Да, да, мелкие привычки лежат в основании главных привычек; да, да, в бизнесе с малой маржой меры по мелкой экономии не просто складываются, чтобы дать заметный эффект… можно сказать, что другой экономии тут просто не бывает. Ну где, помимо таких мелочей, мы можем сэкономить? Разве мы часто переезжаем в другой дом? Или покупаем новое оборудование, или перезаключаем контракты с поставщиками? Нет, нет и нет. То, что мы называем „малым“, и то, что мы называем „большим“…»
Здесь его прервали. Вошла девушка.
Она показала карточку учета рабочего времени, он вынул свою черную коробку, выдал ей деньги, и она ушла.
«Так, — подумал он, — я согнул скрепку. Сделал это почти бессознательно — видимо, само действие доставляло мне удовольствие. А раз начав, продолжил. И теперь скрепка бесполезна. Я превратил скрепку в ничто».
«Вы пошли». — Он услышал слова прокурора.
— Вы пошли в подвал, — сказал прокурор. — Последовали за девушкой, окликнули ее под каким-то предлогом, наверняка как-то связанным с оплатой. А она дала вам отпор — кстати, сколько раз ей приходилось делать это раньше? Она уже научилась избегать вас. Но вы все-таки ее окликнули, и она обернулась. И вы столкнули ее с лестницы. — Прокурор помолчал. — И изнасиловали ее.

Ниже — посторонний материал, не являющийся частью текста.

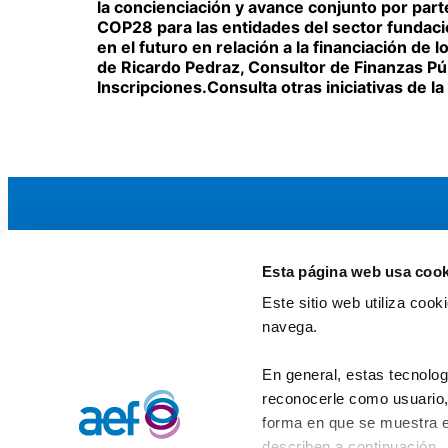
la concienciación y avance conjunto por par
COP28 para las entidades del sector fundaci
en el futuro en relación a la financiación d
de
Ricardo Pedraz
, Consultor de Finanzas Pú
Inscripciones.Consulta otras iniciativas de 
Esta página web usa cook
La AEF
Este sitio web utiliza coo
Quienes somos
navega.
Fundaciones Asociadas
Canal ético
En general, estas tecnolog
reconocerle como usuario, 
forma en que se muestra e
describen a continuación.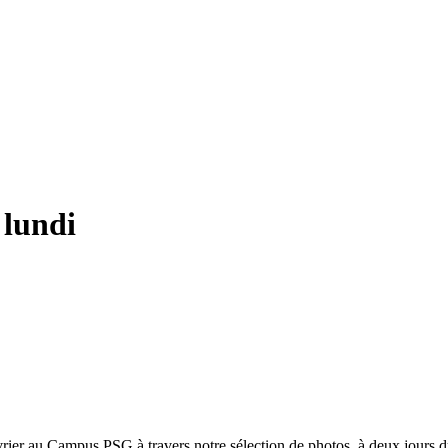
 lundi
vrier au Campus PSG à travers notre sélection de photos, à deux jours 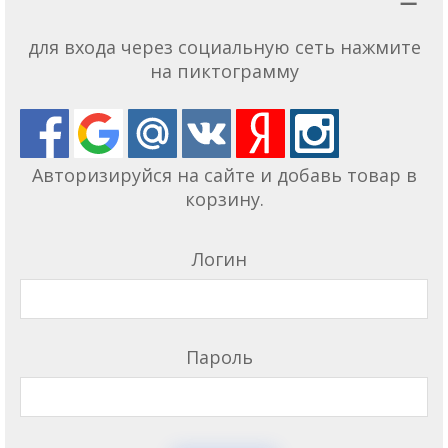
для входа через социальную сеть нажмите
на пиктограмму
Авторизируйся на сайте и добавь товар в
корзину.
Логин
Пароль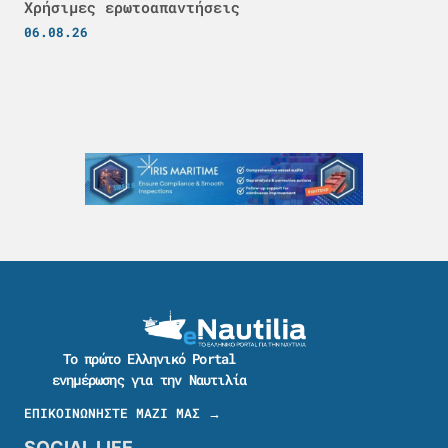
Χρήσιμες ερωτοαπαντήσεις
06.08.26
Το πρώτο Ελληνικό Portal
ενημέρωσης για την Ναυτιλία
ΕΠΙΚΟΙΝΩΝΗΣΤΕ ΜΑΖΙ ΜΑΣ →
SOCIAL LIFE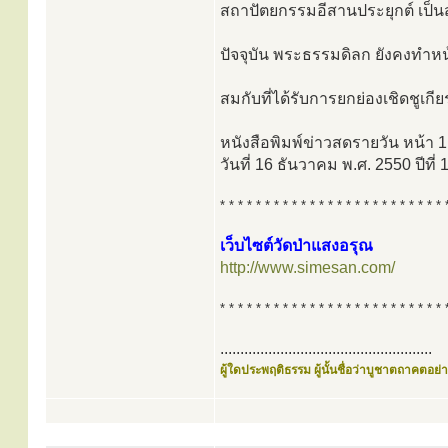
สถาปัตยกรรมอีสานประยุกต์ เป็
ปัจจุบัน พระธรรมดิลก ยังคงทำหน้
สมกับที่ได้รับการยกย่องเชิดชูเกีย
หนังสือพิมพ์ข่าวสดรายวัน หน้า
วันที่ 16 ธันวาคม พ.ศ. 2550 ปีที่ 
* * * * * * * * * * * * * * * * * * * * * * * * * 
เว็บไซต์วัดป่าแสงอรุณ
http://www.simesan.com/
* * * * * * * * * * * * * * * * * * * * * * * * * 
.....................................................
ผู้ใดประพฤติธรรม ผู้นั้นชื่อว่าบูชาตถาคตอย่าง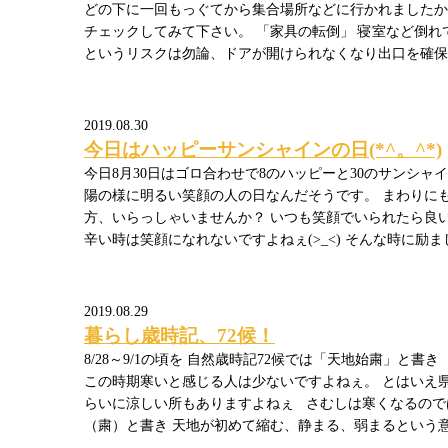
どの下に一回もっぐてから集合場所などに行かれましたか
チェックしてみて下さい。 「家具の転倒」 寝室など倒れ
というリスクは勿論、ドアが開けられなくなり出口を確保
2019.08.30
今日はハッピーサンシャインの日(*^。^*)
今日8月30日はゴロ合わせで8のハッピーと30のサンシャイ
陽の様に明るい笑顔の人の日なんだそうです。 まわりに
方、いらっしゃいませんか？ いつも笑顔でいられたら良い
辛い時は笑顔になれないですよねぇ(>_<) そんな時に励
2019.08.29
暮らし歳時記、72候！
8/28～9/1の頃を 自然歳時記72候では「天地始粛」と
この時期寒いと感じる人は少ないですよねぇ。 とはいえ
らいに涼しい所もありますよねぇ さむしは寒くなるので
（粛）と書き 天地が初めて縮む、静まる、弱まるという意味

Прокурор снова помолчал, медленно покачал головой, прокашлялся.
— Вы изнасиловали ее. Избили ее. Лишили ее жизни.
Франк смотрел в угол комнаты.
Он сел на стол и посмотрел на мешок.
«Вот это, — подумал он, — я и называю хорошей рекламой. Видишь и сразу запоминаешь. Такое не забывается… сам образ, а не содержащийся в нем посыл. Потому что она… — Он попытался придумать слово и засомневался, существует ли такое слово вообще, но, проникнувшись духом того, что так пристально рассматривал, решился: — Потому что она прокламационна. Она… прокламативна. Настырна до наглости, и именно такой она мне нравится».
На столе лежал банковский мешок из грубой джутовой ткани. Десять на пятнадцать дюймов, углы укреплены плотными кожаными накладками. Мешок закрывался затягиванием шнура, концы которого были пропущены через застежку — подобие пуговицы величиной с фишку для покера. Когда мешок заполнялся, застежка прижималась к нему, шнур плотно обматывалась вокруг и завязывался, а узел запечатывался воском. На гуттаперчевой застежке песочного цвета было выдавлено изображение висельника с надписью: «Уэллс Фарго не забывает никогда».
«Я готов этому верить, — думал он. — Готов верить, и будь у меня преступные наклонности, я обратил бы свой взор на другую добычу. Вот она, сила рекламы. Убедить человека, склонить его к отказу от своих намерений, внушить мысль, что существует иное решение, более простой и эффективный метод. Вот она, сила рекламы».
Рабочий день подошел к концу. Было тихо. Парад закончился, он остался один.